Regular pregnancy check-ups from the beginning of pregnancy are essential for the health of the mother and the fetus. These tests not only monitor the health of the mother and baby in a timely manner, but also identify and treat possible health problems at an early stage. As pregnancy progresses, the frequency of check-ups increases from once a month at first, to every two weeks during the second trimester, and once a week until the third trimester, for a total of about 7 to 11 times. Every pregnancy check-up is crucial and should be taken seriously by pregnant women.
Fetal posterior nuchal translucency (NT) measurement is performed by ultrasonography to assess the distance between the soft tissues of the fetal neck and **. The nt value is more than 25 mm is considered abnormal, and this thickening may be associated with chromosomal disorders, congenital heart defects, and other physical malformations. An increase in NT means that the fetus is at increased risk of developing chromosomal and structural abnormalities. This test is recommended to be completed between 11 and 13 weeks of pregnancy plus 6 days, and an appointment should be scheduled one week in advance.
Down syndrome screening estimates the risk of having a baby with birth defects by analyzing a woman's blood sample and taking into account factors such as the expected date of delivery, weight, age, and gestational age at the time of blood collection. This screening is aimed at reducing the birth rate of children with Down syndrome. Most children with Down syndrome are born to healthy parents with no obvious family history. Down syndrome usually occurs due to an abnormality in the early stage of a fertilized egg. Screening is recommended at 15 to 20 weeks plus 6 days of pregnancy, with 16 to 18 weeks being the optimal time window. Missing this time slot will not allow for a follow-up test, and pregnant women aged 35 years and older should consider amniocentesis for a more detailed diagnosis.
Non-invasive prenatal testing (NIPT) screens the fetus for chromosomal abnormalities by analyzing the cell-free DNA in the venous blood of pregnant women, mainly for trisomy 21, trisomy 18, and trisomy 13. This test** is high but non-invasive and recommended at 12 to 23 weeks' gestation. If NIPT results show high risk, amniocentesis is recommended to confirm the diagnosis. Compared with basic NIPT, NIPT-PLUS increases the screening of more than 90 microdeletion microduplication syndromes and 4 sex chromosome diseases.

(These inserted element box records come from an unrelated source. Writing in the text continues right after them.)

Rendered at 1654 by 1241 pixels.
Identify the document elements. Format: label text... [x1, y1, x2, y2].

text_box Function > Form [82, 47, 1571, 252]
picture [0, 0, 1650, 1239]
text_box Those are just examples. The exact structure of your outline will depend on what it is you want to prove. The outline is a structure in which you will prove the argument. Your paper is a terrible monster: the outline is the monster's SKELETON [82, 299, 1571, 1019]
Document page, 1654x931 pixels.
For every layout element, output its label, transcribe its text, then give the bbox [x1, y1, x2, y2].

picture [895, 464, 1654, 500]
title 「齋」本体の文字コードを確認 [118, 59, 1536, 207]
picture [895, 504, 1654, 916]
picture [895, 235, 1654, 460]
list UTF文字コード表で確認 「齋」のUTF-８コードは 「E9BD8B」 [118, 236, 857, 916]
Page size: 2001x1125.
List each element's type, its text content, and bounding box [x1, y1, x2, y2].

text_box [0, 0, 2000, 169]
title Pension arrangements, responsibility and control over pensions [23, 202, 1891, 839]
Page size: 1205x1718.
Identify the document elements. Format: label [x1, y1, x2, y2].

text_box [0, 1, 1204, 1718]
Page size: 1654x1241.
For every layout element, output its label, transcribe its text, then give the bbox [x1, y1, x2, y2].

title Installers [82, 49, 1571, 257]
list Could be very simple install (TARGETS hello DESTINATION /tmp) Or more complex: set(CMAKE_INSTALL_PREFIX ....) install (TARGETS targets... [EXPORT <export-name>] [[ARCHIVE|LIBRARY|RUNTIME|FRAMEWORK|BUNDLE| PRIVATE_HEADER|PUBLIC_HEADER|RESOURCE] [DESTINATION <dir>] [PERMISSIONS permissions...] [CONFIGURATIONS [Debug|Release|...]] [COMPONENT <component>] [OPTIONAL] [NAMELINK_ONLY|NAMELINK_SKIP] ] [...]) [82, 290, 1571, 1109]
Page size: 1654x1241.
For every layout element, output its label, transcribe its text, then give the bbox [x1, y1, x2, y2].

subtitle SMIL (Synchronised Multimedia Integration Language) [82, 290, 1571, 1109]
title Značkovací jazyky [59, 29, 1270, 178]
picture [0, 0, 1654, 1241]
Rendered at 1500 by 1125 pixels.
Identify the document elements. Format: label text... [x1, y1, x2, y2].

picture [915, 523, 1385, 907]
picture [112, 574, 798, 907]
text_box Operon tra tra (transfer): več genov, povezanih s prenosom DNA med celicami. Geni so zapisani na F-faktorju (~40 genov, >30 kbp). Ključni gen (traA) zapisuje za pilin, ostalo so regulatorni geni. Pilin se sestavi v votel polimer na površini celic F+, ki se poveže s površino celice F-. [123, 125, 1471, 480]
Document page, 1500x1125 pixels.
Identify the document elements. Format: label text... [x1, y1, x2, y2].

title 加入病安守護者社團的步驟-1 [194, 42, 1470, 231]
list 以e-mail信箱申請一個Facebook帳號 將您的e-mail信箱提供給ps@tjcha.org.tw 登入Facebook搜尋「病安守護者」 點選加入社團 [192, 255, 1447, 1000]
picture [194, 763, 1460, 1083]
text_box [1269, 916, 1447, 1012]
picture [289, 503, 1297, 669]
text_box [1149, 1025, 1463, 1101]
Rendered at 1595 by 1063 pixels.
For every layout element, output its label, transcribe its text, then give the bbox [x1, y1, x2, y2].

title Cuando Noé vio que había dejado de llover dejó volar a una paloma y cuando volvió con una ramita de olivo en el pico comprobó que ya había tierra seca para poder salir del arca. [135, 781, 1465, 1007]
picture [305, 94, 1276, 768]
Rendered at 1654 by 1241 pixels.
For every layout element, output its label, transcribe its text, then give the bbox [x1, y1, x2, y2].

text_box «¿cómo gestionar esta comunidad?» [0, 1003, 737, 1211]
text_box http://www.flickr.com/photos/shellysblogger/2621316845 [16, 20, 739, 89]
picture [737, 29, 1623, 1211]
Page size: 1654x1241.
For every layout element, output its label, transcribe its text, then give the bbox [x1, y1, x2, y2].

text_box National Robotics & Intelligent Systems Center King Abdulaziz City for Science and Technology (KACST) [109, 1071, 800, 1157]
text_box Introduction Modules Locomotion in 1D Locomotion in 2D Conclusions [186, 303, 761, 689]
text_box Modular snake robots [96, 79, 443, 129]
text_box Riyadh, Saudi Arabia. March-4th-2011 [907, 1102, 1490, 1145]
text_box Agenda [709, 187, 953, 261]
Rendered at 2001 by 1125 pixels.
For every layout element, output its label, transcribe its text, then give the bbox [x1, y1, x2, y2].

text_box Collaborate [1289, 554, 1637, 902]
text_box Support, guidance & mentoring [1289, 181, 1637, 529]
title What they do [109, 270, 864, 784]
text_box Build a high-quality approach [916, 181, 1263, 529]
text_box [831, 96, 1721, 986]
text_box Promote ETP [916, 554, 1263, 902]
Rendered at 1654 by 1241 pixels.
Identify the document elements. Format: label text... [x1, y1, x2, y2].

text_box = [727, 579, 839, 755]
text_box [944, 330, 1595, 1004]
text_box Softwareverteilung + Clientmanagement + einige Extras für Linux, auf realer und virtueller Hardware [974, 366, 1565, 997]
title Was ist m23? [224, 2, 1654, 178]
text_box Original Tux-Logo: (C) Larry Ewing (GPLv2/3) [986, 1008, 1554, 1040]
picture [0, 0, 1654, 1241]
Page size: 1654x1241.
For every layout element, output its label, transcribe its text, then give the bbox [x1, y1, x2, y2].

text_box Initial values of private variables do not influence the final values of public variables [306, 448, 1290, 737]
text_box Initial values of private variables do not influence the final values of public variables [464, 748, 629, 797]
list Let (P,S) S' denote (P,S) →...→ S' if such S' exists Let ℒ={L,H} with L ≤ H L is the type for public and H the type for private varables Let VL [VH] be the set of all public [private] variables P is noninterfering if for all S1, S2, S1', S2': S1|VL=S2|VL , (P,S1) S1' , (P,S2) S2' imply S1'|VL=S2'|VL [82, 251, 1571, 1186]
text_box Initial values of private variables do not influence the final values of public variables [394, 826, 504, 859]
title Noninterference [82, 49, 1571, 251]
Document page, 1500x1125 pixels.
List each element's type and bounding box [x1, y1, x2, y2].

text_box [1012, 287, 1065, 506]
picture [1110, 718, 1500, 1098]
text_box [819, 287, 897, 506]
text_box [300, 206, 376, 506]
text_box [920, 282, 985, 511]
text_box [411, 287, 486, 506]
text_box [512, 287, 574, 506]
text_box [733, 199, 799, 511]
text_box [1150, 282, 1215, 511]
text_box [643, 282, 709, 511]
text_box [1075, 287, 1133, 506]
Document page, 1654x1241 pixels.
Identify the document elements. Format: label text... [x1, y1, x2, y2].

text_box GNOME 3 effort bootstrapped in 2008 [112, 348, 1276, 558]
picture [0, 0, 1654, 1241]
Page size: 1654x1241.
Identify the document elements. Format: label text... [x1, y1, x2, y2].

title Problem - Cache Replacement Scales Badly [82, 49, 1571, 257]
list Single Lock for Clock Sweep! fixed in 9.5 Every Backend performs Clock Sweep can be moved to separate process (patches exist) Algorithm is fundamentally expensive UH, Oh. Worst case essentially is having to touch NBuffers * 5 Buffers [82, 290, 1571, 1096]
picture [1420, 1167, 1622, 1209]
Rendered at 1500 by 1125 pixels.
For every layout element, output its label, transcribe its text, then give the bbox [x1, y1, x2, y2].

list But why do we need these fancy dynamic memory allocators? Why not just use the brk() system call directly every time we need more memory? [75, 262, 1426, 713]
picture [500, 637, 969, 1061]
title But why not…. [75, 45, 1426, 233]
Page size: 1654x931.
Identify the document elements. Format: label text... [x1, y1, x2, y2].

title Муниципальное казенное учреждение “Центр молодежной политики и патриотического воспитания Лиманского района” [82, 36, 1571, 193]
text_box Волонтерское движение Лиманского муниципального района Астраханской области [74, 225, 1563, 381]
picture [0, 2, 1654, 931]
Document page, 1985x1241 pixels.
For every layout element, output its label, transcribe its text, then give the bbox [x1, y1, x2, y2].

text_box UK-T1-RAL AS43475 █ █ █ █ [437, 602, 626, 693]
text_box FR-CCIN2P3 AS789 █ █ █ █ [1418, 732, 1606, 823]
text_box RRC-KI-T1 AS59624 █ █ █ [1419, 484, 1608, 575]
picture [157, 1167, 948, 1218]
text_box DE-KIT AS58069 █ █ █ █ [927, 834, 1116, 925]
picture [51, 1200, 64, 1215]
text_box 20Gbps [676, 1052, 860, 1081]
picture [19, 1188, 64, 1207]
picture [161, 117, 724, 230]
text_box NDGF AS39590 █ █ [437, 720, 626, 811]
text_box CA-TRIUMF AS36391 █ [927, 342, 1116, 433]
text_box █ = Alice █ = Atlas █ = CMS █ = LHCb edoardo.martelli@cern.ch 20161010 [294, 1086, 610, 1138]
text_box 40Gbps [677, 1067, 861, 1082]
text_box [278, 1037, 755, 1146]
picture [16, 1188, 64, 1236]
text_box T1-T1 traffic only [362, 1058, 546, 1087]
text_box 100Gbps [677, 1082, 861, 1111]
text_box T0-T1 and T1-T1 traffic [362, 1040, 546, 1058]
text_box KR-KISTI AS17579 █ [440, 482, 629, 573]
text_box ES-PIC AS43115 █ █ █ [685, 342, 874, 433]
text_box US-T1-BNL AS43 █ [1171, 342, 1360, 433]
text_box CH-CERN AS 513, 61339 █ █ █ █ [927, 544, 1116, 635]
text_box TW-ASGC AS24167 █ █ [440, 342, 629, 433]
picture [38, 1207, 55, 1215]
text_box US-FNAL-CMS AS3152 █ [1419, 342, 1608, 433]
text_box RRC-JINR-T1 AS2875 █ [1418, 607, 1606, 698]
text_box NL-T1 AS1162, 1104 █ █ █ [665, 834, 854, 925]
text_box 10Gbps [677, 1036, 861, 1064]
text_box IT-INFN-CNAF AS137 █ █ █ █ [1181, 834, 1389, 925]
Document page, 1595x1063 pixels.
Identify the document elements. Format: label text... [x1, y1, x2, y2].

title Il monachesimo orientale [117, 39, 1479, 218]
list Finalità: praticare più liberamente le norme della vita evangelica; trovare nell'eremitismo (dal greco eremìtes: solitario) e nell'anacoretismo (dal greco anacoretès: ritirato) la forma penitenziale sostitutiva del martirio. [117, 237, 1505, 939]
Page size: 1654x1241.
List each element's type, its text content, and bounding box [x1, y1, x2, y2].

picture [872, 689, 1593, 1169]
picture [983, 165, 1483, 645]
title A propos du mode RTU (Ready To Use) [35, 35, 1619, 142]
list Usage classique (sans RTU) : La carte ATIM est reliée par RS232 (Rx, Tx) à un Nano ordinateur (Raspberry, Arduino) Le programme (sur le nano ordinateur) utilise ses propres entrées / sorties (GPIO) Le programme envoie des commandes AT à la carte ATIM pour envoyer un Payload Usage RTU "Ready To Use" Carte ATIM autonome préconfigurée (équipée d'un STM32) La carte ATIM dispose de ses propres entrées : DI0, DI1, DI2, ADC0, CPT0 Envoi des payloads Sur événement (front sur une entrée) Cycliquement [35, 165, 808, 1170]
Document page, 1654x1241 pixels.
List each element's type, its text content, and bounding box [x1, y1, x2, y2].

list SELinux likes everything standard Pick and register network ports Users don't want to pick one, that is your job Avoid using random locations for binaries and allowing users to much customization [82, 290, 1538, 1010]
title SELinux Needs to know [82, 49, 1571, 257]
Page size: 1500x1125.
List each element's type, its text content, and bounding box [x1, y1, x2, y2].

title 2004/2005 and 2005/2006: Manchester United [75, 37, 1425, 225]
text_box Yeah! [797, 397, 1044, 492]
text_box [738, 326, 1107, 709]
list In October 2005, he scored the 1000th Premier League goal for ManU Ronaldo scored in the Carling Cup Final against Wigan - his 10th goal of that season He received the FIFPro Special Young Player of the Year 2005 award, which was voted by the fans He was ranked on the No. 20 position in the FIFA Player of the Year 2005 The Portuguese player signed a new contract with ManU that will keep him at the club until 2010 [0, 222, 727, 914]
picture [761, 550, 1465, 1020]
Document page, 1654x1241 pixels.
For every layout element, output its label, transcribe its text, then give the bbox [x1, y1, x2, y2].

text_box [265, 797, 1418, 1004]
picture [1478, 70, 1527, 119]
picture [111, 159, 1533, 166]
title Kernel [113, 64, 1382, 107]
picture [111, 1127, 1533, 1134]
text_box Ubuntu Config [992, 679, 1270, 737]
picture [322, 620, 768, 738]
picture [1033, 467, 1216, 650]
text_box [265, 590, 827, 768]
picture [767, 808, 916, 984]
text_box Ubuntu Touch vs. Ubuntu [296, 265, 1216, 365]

Amniocentesis is a method of prenatal diagnosis by extracting fetal cells, which can widely detect abnormalities in the number and fragments of chromosomes. Although more accessible, the process is traumatic, with a risk of miscarriage and infection. Amniocentesis recommends karyotyping at 19 to 23 weeks of gestation, and microarray testing at 19 to 30 weeks. Pregnant women who have this test should see their doctor on Monday or Tuesday morning with the relevant test slips.
Ultrasonography, also known as ultrasound of the fetal system, is a screening performed at 22 to 24 weeks of pregnancy to detect severe, fatal malformations. All pregnant women should have at least one such ultrasound during this period, which, unlike a routine ultrasound, takes longer and usually requires an appointment in advance.
An oral glucose tolerance test (OGTT) is performed at 24 to 28 weeks' gestation and measures blood glucose levels at different points in time after 75 grams of glucose is taken orally to diagnose gestational diabetes. Most pregnant women with gestational diabetes have normal blood sugar levels after delivery, but are at higher risk of developing diabetes in the long term.
Ultrasound imaging (commonly known as ultrasound) is an examination method widely used in the medical field, especially for observing the condition of organs such as the liver, gallbladder and pancreas. This test usually requires fasting to avoid food interfering with the clarity of the image. The advantages are low cost, no need to worry about physical damage, no pain, no risk of radiation, and the ability to do as many times as needed. However, ultrasound imaging does not reveal all the details in depth, and the diagnosis of some serious diseases may not be comprehensive.
Computed tomography (CT) is another imaging technique with high resolution that is able to detect about 1Microscopic tumors of 0 cm. With dynamic enhancement scanning technology, CT can provide clearer images that can help distinguish between different types of tumors, such as hemangiomas. CT angiography combining dynamic scanning and arteriography can further improve the detection rate of small liver cancer. However, the disadvantages of CT include the relatively high cost and potential radiation risks, especially for pregnant women and children, so it is recommended to do it if necessary and under the guidance of a doctor. Even in adults, the number of repeated CT scans should be limited to reduce radiation exposure.